Eat For Health: Lose Weight, Keep It Off, Look Younger, Live Longer (2 book set)
The third philosophy that appeals to me is that of the Green Smoothie concept that is championed by Robyn Openshaw. This idea is that if you take those less than tasty greens and blend them up in a crazy ass blender with tasty healthy things you are getting more healthy food. As evidenced by this blog, I have been playing around with this for a while. In addition, Openshaw proposes that by breaking those greens down you can absorb more of the nutrients.

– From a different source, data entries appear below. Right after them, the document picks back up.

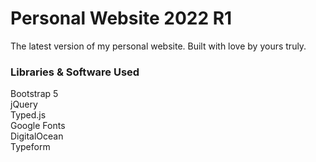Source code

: # Personal Website 2022 R1
The latest version of my personal website. Built with love by yours truly.

### Libraries & Software Used
Bootstrap 5<br>
jQuery<br>
Typed.js<br>
Google Fonts<br>
DigitalOcean<br>
Typeform<br>
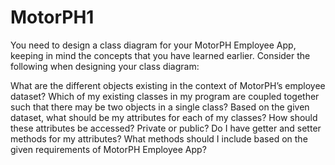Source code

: # MotorPH1

You need to design a class diagram for your MotorPH Employee App, keeping in mind the concepts that you have learned earlier. Consider the following when designing your class diagram:

What are the different objects existing in the context of MotorPH’s employee dataset? 
Which of my existing classes in my program are coupled together such that there may be two objects in a single class? 
Based on the given dataset, what should be my attributes for each of my classes? How should these attributes be accessed? Private or public?
Do I have getter and setter methods for my attributes?
What methods should I include based on the given requirements of MotorPH Employee App?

Green Smoothies Diet: The Natural Program for Extraordinary Health
The fourth idea is new to me. This is from Jessica Seinfeld and her book "Deceptively Delicious" which was gifted to me from a friend of my sister. The idea here is that if you puree veggies and fruits, you can hide them in regular kid friendly foods and fool your kids into eating more healthy foods.
Deceptively Delicious: Simple Secrets to Get Your Kids Eating Good Food
So... that being said. Here is the hybrid spawn that I have birthed from all my nutritional mating. I like to take local, recently harvested (Kingsolver) high nutrient produce (Fuhrman) and puree (Seinfeld) them and hide them in foods and smoothies (Openshaw).

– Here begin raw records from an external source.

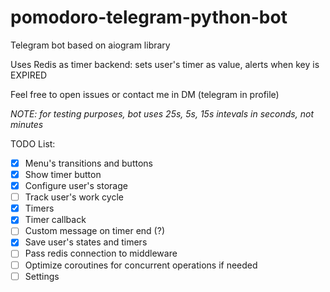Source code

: # pomodoro-telegram-python-bot
Telegram bot based on aiogram library

Uses Redis as timer backend: sets user's timer as value, alerts when key is EXPIRED

Feel free to open issues or contact me in DM (telegram in profile)

*NOTE: for testing purposes, bot uses 25s, 5s, 15s intevals in seconds, not minutes* 

TODO List:
* [x] Menu's transitions and buttons
* [x] Show timer button
* [x] Configure user's storage
* [ ] Track user's work cycle
* [x] Timers
* [x] Timer callback
* [ ] Custom message on timer end (?)
* [x] Save user's states and timers
* [ ] Pass redis connection to middleware
* [ ] Optimize coroutines for concurrent operations if needed
* [ ] Settings
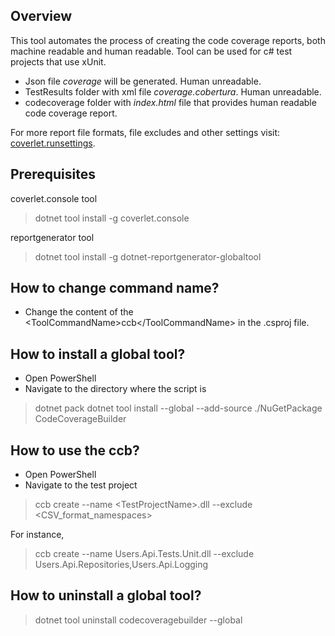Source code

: ## Overview

This tool automates the process of creating the code coverage reports, both machine readable and human readable.
Tool can be used for c# test projects that use xUnit.

- Json file *coverage* will be generated. Human unreadable. 
- TestResults folder with xml file *coverage.cobertura*. Human unreadable.
- codecoverage folder with *index.html* file that provides human readable code coverage report.

For more report file formats, file excludes and other settings visit: [coverlet.runsettings](https://github.com/coverlet-coverage/coverlet/blob/master/Documentation/VSTestIntegration.md).

## Prerequisites

coverlet.console tool
> dotnet tool install -g coverlet.console

reportgenerator tool
> dotnet tool install -g dotnet-reportgenerator-globaltool

## How to change command name?

- Change the content of the \<ToolCommandName\>ccb\</ToolCommandName\> in the .csproj file.

## How to install a global tool?

- Open PowerShell
- Navigate to the directory where the script is
> dotnet pack
> dotnet tool install --global --add-source ./NuGetPackage CodeCoverageBuilder

## How to use the ccb?

- Open PowerShell
- Navigate to the test project 
> ccb create --name \<TestProjectName>.dll --exclude <CSV_format_namespaces>

For instance,
> ccb create --name Users.Api.Tests.Unit.dll --exclude Users.Api.Repositories,Users.Api.Logging

## How to uninstall a global tool?

> dotnet tool uninstall codecoveragebuilder --global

So, to be more specific, now that I have placed credit where it is due, I will describe to you what I mean. I am growing my own garden right now, joined a CSA and I frequent my local farmer's stand. I search for items at the stand that are on sale b/c they are on the verge of going bad. Then I bring those items home and either freeze them, or puree them and freeze them. Now, if I can use them fresh I will. But, since fruit and veggies have a habit of going bad even when they are bought newly ripe, I like to freeze them. I use as much as I can prior to freezing, and then am happy knowing that nothing went to waste!
Another idea I have stumbled upon is using greens that have been pureed, poured into ice cube trays and then frozen. If I take this green puree and throw it into my blendtec blender I know that I am getting great nutrition without stressing that my bag of spinach will go bad before I can use it. I also know that I am getting a great deal financially.

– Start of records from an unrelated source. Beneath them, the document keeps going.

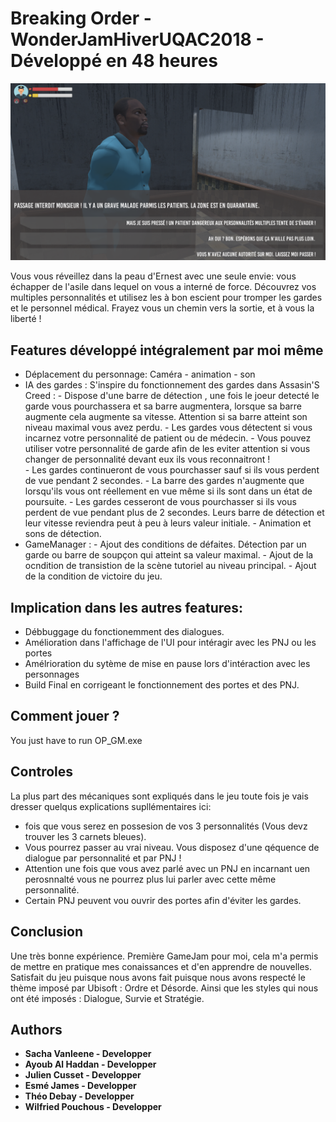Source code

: # Breaking Order - WonderJamHiverUQAC2018 - Développé en 48 heures 

![A screenshot](screenshot.png)

Vous vous réveillez dans la peau d'Ernest avec une seule envie: vous échapper de l'asile dans lequel on vous a interné de force. Découvrez vos multiples personnalités et utilisez les à bon escient pour tromper les gardes et le personnel médical. Frayez vous un chemin vers la sortie, et à vous la liberté !

## Features développé intégralement par moi même 
- Déplacement du personnage: Caméra - animation - son
- IA des gardes : S'inspire du fonctionnement des gardes dans Assasin'S Creed :
        - Dispose d'une barre de détection , une fois le joeur detecté le garde vous pourchassera et sa barre augmentera, lorsque sa barre augmente cela augmente sa vitesse. Attention si sa barre atteint son niveau maximal vous avez perdu.
        - Les gardes vous détectent si vous incarnez votre personnalité de patient ou de médecin.
        - Vous pouvez utiliser votre personnalité de garde afin de les eviter attention si vous changer de personnalité devant eux ils vous reconnaitront !  
        - Les gardes continueront de vous pourchasser sauf si ils vous perdent de vue pendant 2 secondes. 
        - La barre des gardes n'augmente que lorsqu'ils vous ont réellement en vue même si ils sont dans un état de poursuite.
        - Les gardes cesseront de vous pourchasser si ils vous perdent de vue pendant plus de 2 secondes. Leurs barre de détection et leur vitesse reviendra peut à peu à leurs valeur initiale.
        - Animation et sons de détection.
- GameManager :
        - Ajout des conditions de défaites. Détection par un garde ou barre de soupçon qui atteint sa valeur maximal.
        - Ajout de la ocndition de transistion de la scène tutoriel au niveau principal.
        - Ajout de la condition de victoire du jeu.
## Implication dans les autres features:
- Débbuggage du fonctionemment des dialogues.
- Amélioration dans l'affichage de l'UI pour intéragir avec les PNJ ou les portes
- Amélrioration du sytème de mise en pause lors d'intéraction avec les personnages
- Build Final en corrigeant le fonctionnement des portes et des PNJ.
## Comment jouer ?

You just have to run OP_GM.exe
 
## Controles
La plus part des mécaniques sont expliqués dans le jeu toute fois je vais dresser quelqus explications supllémentaires ici:
-  fois que vous serez en possesion de vos 3 personnalités (Vous devz trouver les 3 carnets bleues). 
- Vous pourrez passer au vrai niveau. Vous disposez d'une qéquence de dialogue par personnalité et par PNJ ! 
- Attention une fois que vous avez parlé avec un PNJ en incarnant uen perosnnalté vous ne pourrez plus lui parler avec cette même personnalité. 
- Certain PNJ peuvent vou ouvrir des portes afin d'éviter les gardes.


## Conclusion
Une très bonne expérience. Première GameJam pour moi, cela m'a permis de mettre en pratique mes conaissances et d'en apprendre de nouvelles. Satisfait du jeu puisque nous avons fait puisque nous avons respecté le thème imposé par Ubisoft : Ordre et Désorde. Ainsi que les styles qui nous ont été imposés : Dialogue, Survie et Stratégie.



## Authors

* **Sacha Vanleene - Developper** 
* **Ayoub Al Haddan - Developper**
* **Julien Cusset - Developper**
* **Esmé James - Developper**
* **Théo Debay - Developper**
* **Wilfried Pouchous - Developper**
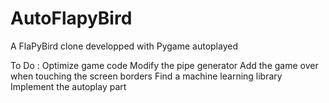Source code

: # AutoFlapyBird
A FlaPyBird clone developped with Pygame autoplayed

To Do :
Optimize game code
  Modify the pipe generator
  Add the game over when touching the screen borders
Find a machine learning library
Implement the autoplay part
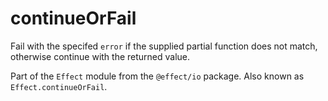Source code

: # continueOrFail

Fail with the specifed `error` if the supplied partial function does not
match, otherwise continue with the returned value.

Part of the `Effect` module from the `@effect/io` package. Also known as `Effect.continueOrFail`.
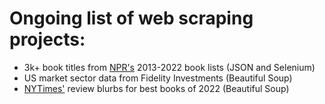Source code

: # Ongoing list of web scraping projects:

- 3k+ book titles from [NPR's](https://apps.npr.org/best-books/#view=covers&year=2022) 2013-2022 book lists (JSON and Selenium)
- US market sector data from Fidelity Investments (Beautiful Soup)
- [NYTimes'](https://www.nytimes.com/interactive/2022/11/22/books/notable-books.html) review blurbs for best books of 2022 (Beautiful Soup)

Here's the thing. Let's say you buy a bag of spinach for three bucks. Then you end up using about 75% of it before it gets slimy and has that smell. You know the smell. So you wasted only .25. But, since you only used 75% of the bag, you probably got about five or six smoothies out of that bag. That is if you are using about 1/2 cup of spinach per smoothie. Those 3.00 bags hold about four cups of spinach (I am guessing). And if 1-1/2 cups of it went bad, you probably only got a weeks worth of smoothies out of your 3.00. So monthly you'd be spending around 12.00 on spinach for your morning smoothies.
Well, what if instead, you went to a farmer's market and bought the huge ass bag of spinach that is only 2.00. Then you take it home, wash it yourself (how novel), and then puree it and freeze it. After adding a smidge of water you have probably 30 ice cubes of spinach. I am sure that one per smoothie would do the trick, simply because when you puree it you are condensing those leaves. So you get around 30 smoothies out of 2.00. That means 2.00 a month instead of 12.00. See the logic? My math may not be perfect, but I am confident that the concept is dead on.
I bought a huge bag of swiss chard the other day. What does anyone do with a huge bag of swiss chard??? I gave half to a friend and then took the other half (still a large amount) and pureed it in my blendtec. The bag was 1.50. Above is a pic of how much I got out of it. That is a very large bowl of green sludgy nutrition folks. How many ice cubes do you think that would make?? That bowl cost me 75 cents.
Realistically, unless we are using green smoothies to bathe an army, we can't use the amount of greens we get when we buy them at the best price. I bet there really is a place that uses pureed greens for expensive spa baths... hmm....
Anyway, above are two pics of items I pureed last night: the .75 worth of swiss chard, beets, avocados, carrots and yellow squash.
I also went on to do some bok choy that I will sneak sparingly into smoothies for my kid.
So, if you are looking for affordable ways to add nutrition to your lives, here you go. I know, it all takes time. But let's be realistic, everything in this life costs either time or money. You choose.